Document text —
Global equities traded mixed as Europe and Asia showed modest divergences—CAC 40 -0.3% (8,213.78), DAX +0.4% (24,993.97), FTSE -0.6% (10,067.95), Nikkei -1.1% (51,961.98)—after U.S. benchmarks set records earlier in the week. Markets are focused on upcoming U.S. jobs data and the Fed’s late-January review following three rate cuts in late 2025, while geopolitical developments (a reported U.S. capture of Venezuela’s Nicolás Maduro and China’s export ban on certain goods to Japan) and signs of fatigue in the tech rally are prompting rotation trades; oil eased (WTI $56.48, Brent $60.23) and the dollar slipped to ¥156.55.

Analysis

Market structure: Geopolitical moves (China export curbs to Japan + Venezuela raid) favor defense and non-China supply-chain incumbents and hurt firms dependent on Chinese intermediate goods. Expect pricing power gains for semiconductor-equipment (ASML, LRCX, KLAC) and defense contractors (LMT, NOC, RTX) as buyers seek diversification; short-term demand shock tightens supply of specific dual‑use inputs, supporting order books and margins over 3–18 months. Cross-asset: risk-off episodes will bid bonds and JPY; but Fed likely to hold rates in Jan keeps nominal yields from collapsing — monitor USD/JPY >160 and Brent >$70 as regime triggers. Risk assessment: Tail risks include military escalation (low-probability, high-impact) that could spike oil >$100 and force broad routs, or retaliatory export bans widening to semiconductors. Immediate (days) volatility driven by headlines; short term (weeks) jobs data and Fed minutes can re-rate growth vs value; long term (quarters) structural re‑shoring could permanently reallocate capex. Hidden dependencies: corporate reliance on obscure Chinese intermediates and logistics chokepoints; catalysts are additional export controls, defense budget announcements, and US jobs prints. Trade implications: Direct plays — allocate to defense ETF ITA or LMT (2–3% net position, target +20% in 3–12 months, stop −12%) and to ASML/LRCX (1–2% for 6–18 months, add on pullback >8%). Pair trades — long ITA (2%) / short QQQ (1.5%) to express rotation; alternative pair: long ASML (1.5%) / short NVDA (0.75%) if tech multiple compression continues. Options — buy 3‑month 5% OTM puts on NVDA and AAPL sized 0.5% NAV each as headline hedges; sell covered calls if long tech exposure to monetize elevated IV. Contrarian angles: Consensus assumes sustainable tech fatigue; that may be underdone — AI demand could sustain select semicap/AI-infrastructure earnings, so avoid broad tech shorts and favor equipment over applications. Market may be underpricing the multi-quarter upside to non-China suppliers — historical parallel: 2019 trade shock where equipment makers outperformed consumer tech by ~15–30% over 12 months. Unintended consequence: export curbs could accelerate Japanese military spending, reinforcing the defense/semicap trade beyond initial headline reaction.

Data records —
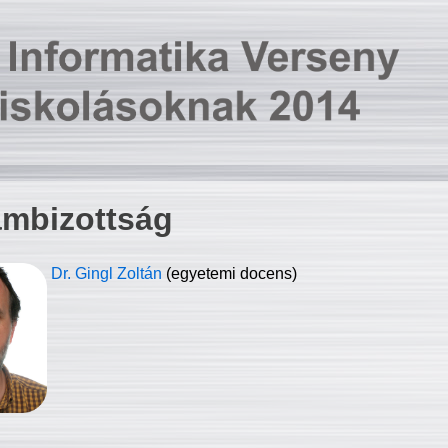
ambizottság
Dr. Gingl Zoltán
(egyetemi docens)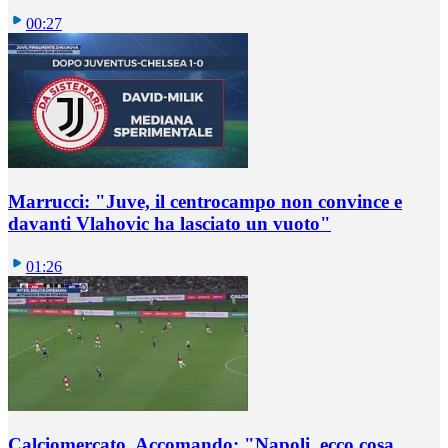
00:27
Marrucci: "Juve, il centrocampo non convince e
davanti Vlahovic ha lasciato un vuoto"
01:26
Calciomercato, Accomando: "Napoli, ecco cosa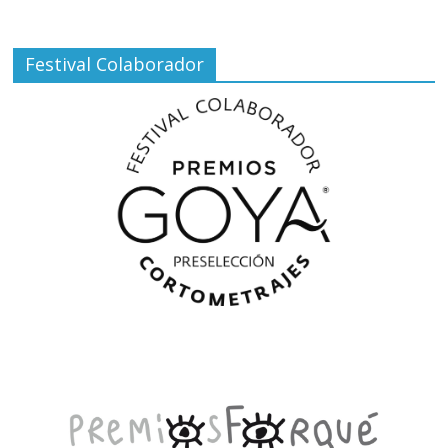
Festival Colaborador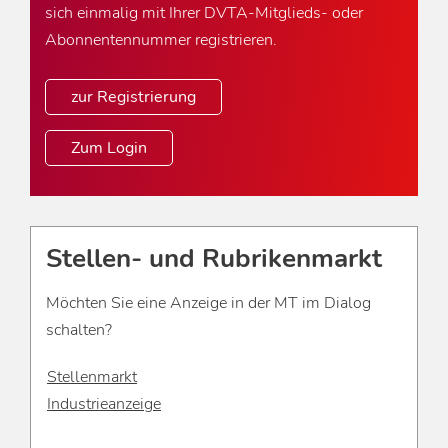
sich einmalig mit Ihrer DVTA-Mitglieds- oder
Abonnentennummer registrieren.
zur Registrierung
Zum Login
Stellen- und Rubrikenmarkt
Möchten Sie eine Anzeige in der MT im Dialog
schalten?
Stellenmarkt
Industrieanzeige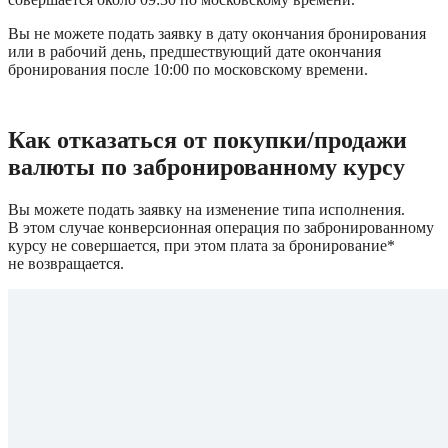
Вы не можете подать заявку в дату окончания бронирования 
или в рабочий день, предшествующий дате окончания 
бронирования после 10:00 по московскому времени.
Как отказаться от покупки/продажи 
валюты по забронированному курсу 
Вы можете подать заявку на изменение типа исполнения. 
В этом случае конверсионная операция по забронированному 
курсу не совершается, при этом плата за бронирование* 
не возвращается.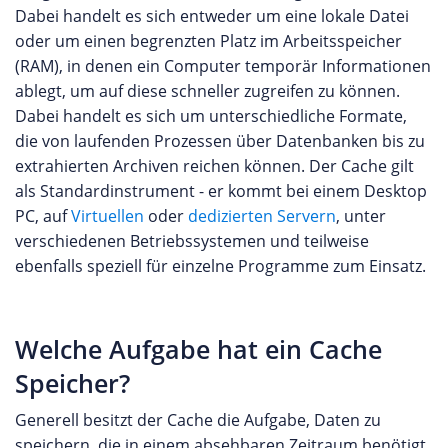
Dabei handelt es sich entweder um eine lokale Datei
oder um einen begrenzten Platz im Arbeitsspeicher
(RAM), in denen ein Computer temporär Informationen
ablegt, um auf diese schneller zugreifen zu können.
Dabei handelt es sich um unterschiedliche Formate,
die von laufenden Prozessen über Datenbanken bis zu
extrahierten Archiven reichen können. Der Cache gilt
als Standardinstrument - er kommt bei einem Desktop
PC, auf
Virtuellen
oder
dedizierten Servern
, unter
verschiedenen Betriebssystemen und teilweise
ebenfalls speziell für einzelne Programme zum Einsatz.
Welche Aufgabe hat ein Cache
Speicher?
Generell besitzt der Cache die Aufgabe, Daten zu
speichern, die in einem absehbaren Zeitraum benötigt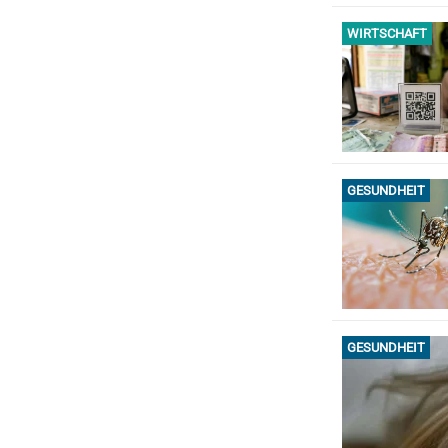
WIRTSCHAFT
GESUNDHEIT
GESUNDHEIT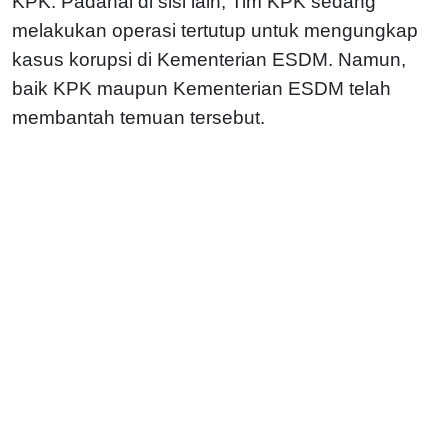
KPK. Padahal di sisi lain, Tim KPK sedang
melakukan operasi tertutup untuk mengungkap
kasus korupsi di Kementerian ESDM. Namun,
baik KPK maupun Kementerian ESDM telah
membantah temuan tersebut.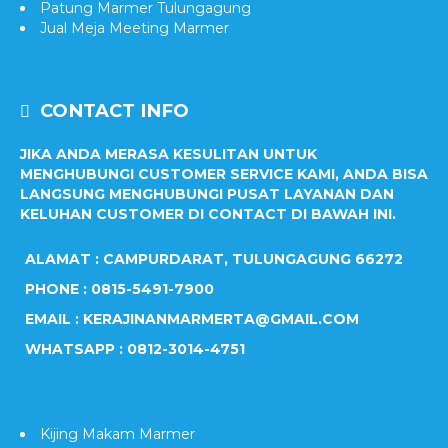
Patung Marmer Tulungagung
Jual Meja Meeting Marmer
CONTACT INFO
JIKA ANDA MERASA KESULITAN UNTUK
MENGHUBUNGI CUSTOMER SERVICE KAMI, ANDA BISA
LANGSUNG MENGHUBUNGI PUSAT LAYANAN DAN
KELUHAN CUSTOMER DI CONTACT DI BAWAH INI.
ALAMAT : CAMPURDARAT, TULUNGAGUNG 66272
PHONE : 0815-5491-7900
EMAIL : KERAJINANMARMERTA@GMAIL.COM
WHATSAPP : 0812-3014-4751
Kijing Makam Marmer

Required tasks —
1) What price does the market commentary give for WTI oil?
2) Reproduce the market commentary word for word, starting with "Global equities traded" and going on through "slipped to ¥156.55.".
Rely only on the market commentary.

Answers to each task —
1) $56.48

2)
Global equities traded mixed as Europe and Asia showed modest divergences—CAC 40 -0.3% (8,213.78), DAX +0.4% (24,993.97), FTSE -0.6% (10,067.95), Nikkei -1.1% (51,961.98)—after U.S. benchmarks set records earlier in the week. Markets are focused on upcoming U.S. jobs data and the Fed’s late-January review following three rate cuts in late 2025, while geopolitical developments (a reported U.S. capture of Venezuela’s Nicolás Maduro and China’s export ban on certain goods to Japan) and signs of fatigue in the tech rally are prompting rotation trades; oil eased (WTI $56.48, Brent $60.23) and the dollar slipped to ¥156.55.